Streaming analytics is also known as event stream processing. It is the analysis of huge real-time data through the use of continuous queries, called event streams. An action or a set of actions like a financial transaction, equipment failure, a social post, or a website click, or some other measurable activity directly trigger the streams. The data can be originated through various sources like the Internet of Things (IoT), transactions, cloud applications, web interactions, mobile devices, and machine sensors.
IoT based streaming analytics helps a wide range of industries extracting value from in-motion data and spotting opportunities and risks.
Streaming Analytics allows management, monitoring, and real-time analytics of live streaming data, for example, streams of GPS data from cars calculate each move of the car and driver based on any chosen criteria.
Companies manage their key performance indicators on a daily basis through the visualization of the company’s crucial information. This data is viewed in real-time. Hence, companies can have a granular view at any given time. This data helps improving sales, reducing costs, and identifying errors. Companies can react faster to mitigate risks with the help of provided information. In short, streaming analytics accelerates decision-making, and gives a clear picture of business metrics.
To accelerate business, it’s very important to know customer preferences. Streaming analytics helps companies to visualize what customers are buying or not buying. This data enables companies to generate more profit and retain existing customers. They can rapidly respond to their customers’ needs and increase revenues.
Once a business understands the current trends and benchmarks, it can develop white papers, use cases, and forecast the company and industry. It spread awareness of industry change and reduces internal and external threats. In this way, a company can become a competitive, innovative, and strong brand.
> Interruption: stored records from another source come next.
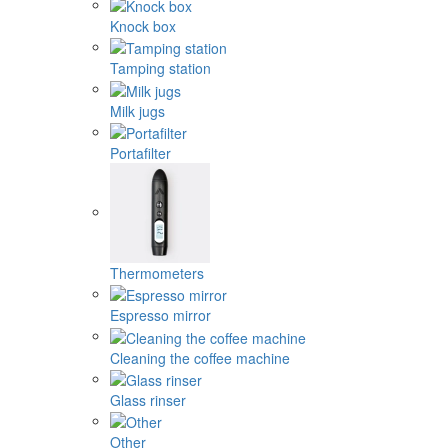
Knock box
Tamping station
Milk jugs
Portafilter
Thermometers
Espresso mirror
Cleaning the coffee machine
Glass rinser
Other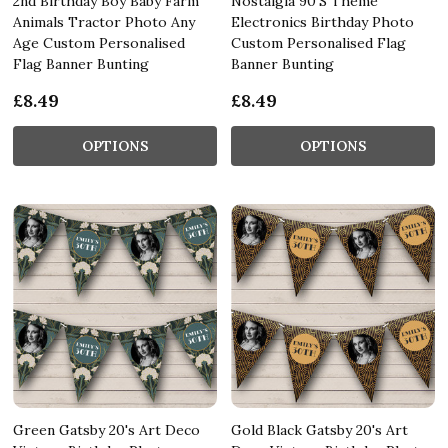
2nd Birthday Boy Baby Farm
Nostalgia 90'S Theme
Animals Tractor Photo Any
Electronics Birthday Photo
Age Custom Personalised
Custom Personalised Flag
Flag Banner Bunting
Banner Bunting
£8.49
£8.49
OPTIONS
OPTIONS
Green Gatsby 20's Art Deco
Gold Black Gatsby 20's Art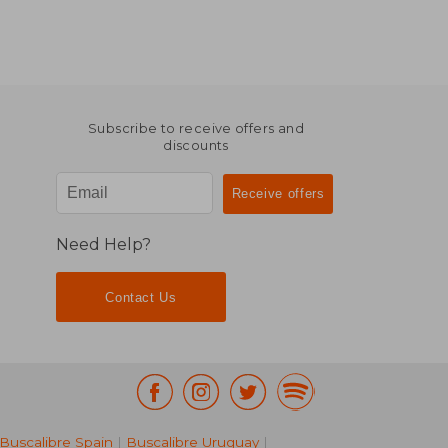
Subscribe to receive offers and
discounts
Need Help?
Contact Us
Buscalibre Spain
|
Buscalibre Uruguay
|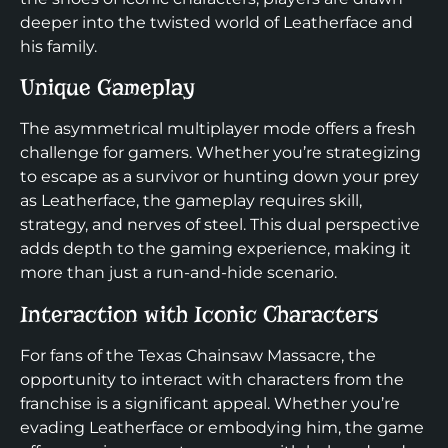
deeper into the twisted world of Leatherface and
his family.
Unique Gameplay
The asymmetrical multiplayer mode offers a fresh
challenge for gamers. Whether you’re strategizing
to escape as a survivor or hunting down your prey
as Leatherface, the gameplay requires skill,
strategy, and nerves of steel. This dual perspective
adds depth to the gaming experience, making it
more than just a run-and-hide scenario.
Interaction with Iconic Characters
For fans of the Texas Chainsaw Massacre, the
opportunity to interact with characters from the
franchise is a significant appeal. Whether you’re
evading Leatherface or embodying him, the game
The main difference between streaming analytics and traditional analytics is how data is analyzed in both. In traditional analytics data is first stored and then analyzed for deriving insights. On the contrary, streaming analytics follows analyze-first-then-store-paradigm. In IoT based streaming analytics, data is first analyzed during events and then only relevant data gets stored for batch analysis. It scales the constant flow of information and helps to deliver continuous insights to users across the organization.
Here are a few examples of use cases of real-time analytics performed on streaming data.
Manufacturers embed intelligent sensors in all devices from the production line to the supply chain. They can analyze the data through sensors in real-time. It allows them to spot problems and rectify them before their products leave the production line. It not only improves productivity, and efficiency of operations but also saves money.
Streaming analytics is very helpful in cybersecurity. It can identify suspicious behavior and activities and flag them for investigation. So, the attack can be stopped at the initial stage before it does any damage.
A hotel can use streaming analytics to monitor reservations in real-time. They can text or email special promotions and discounts to their guests constantly.